One perfect gift, however, cannot be purchased at small standalone businesses, or at the mall or on global websites. It's something that parents and other adults can give to students they know, and it could improve both high school and college graduation rates. Ultimately, it's not so easy.

Very simply, the gift is an appreciation for the student experience, and it exposes the hidden pathways to academic success. Unlike purchased gifts, delivery of this gift generally requires a substantial time investment, and its acceptance is not guaranteed.

It also differs from purchased gifts in that it is existential; its goal is to move recipients into a state of being that transcends typical student experiences such as boring classroom lectures, pointless homework assignments and euphoric sports events.

In addition, it's more meaningful than a high grade-point average or a perfect score on the SAT or ACT, as it's a way of life rather than one still picture taken from a home movie of a life.

This is a lot to ask of any gift-giver, and it can require a lot of effort over an extended time period. Convincing students to actually internalize the educational process can be daunting, mainly because internalizing requires more than merely going through academic motions that culminate in graduation.
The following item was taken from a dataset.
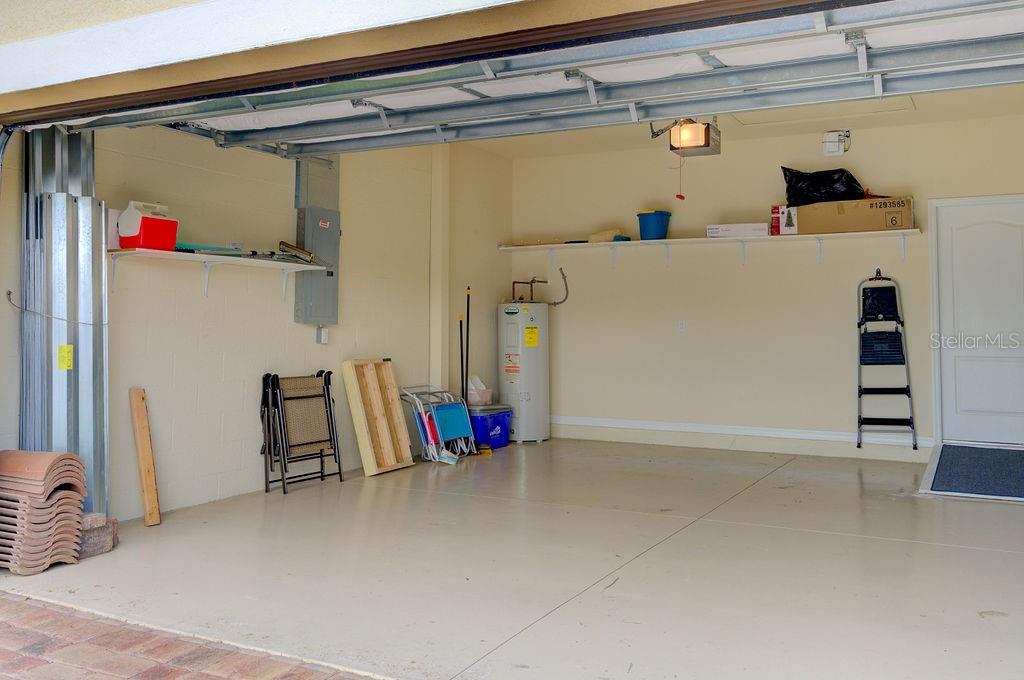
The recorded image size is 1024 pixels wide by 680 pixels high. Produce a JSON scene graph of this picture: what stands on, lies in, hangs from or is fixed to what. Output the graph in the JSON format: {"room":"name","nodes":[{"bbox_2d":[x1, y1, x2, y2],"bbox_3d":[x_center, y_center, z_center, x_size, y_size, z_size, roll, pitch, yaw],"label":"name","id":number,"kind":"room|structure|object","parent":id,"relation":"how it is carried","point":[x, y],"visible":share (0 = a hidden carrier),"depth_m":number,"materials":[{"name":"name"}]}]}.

But if the giver is successful, the recipient will have a lifetime gift.

He or she will be an existential student.

The uninitiated might ask, "What is an existential student?" While there is no single, simple definition, existential students can be recognized by certain of their characteristics.

For example, existential students value inquiry, even when they might not care about the subject matter. Also, they apply the scientific method to aspects of their lives that seemingly have nothing to do with science. And they can visualize potential, long-term outcomes of actions far removed from such outcomes.

On perhaps a more personal level, existential students will seek out and read unassigned material so they may better understand the context and meaning of assigned readings; they are punctual and reliable concerning class attendance and homework assignments, for they understand how both activities enhance learning; and they organize the educational aspects of their lives to maximize educational opportunities.

Overall, the existential student knows and accepts what it means to be a student. It's not a path that a person follows only as a means to an end, and it's not like having a part-time job that can conveniently be ignored when something more pressing or interesting comes up. It is a lifestyle.

So ... in this season of shopping and giving, thoughtful gift-givers might begin to give the students in their lives an existential excursion into the meaning of being a student. Note that it will be a continuing conversation, but for the moment, forget about shopping, put your money away and spend some quality time with these students.

Give them a perfect gift.


Bruce Plopper is a Conway resident who taught college students for more than 30 years until his retirement from the University of Arkansas at Little Rock in 2012.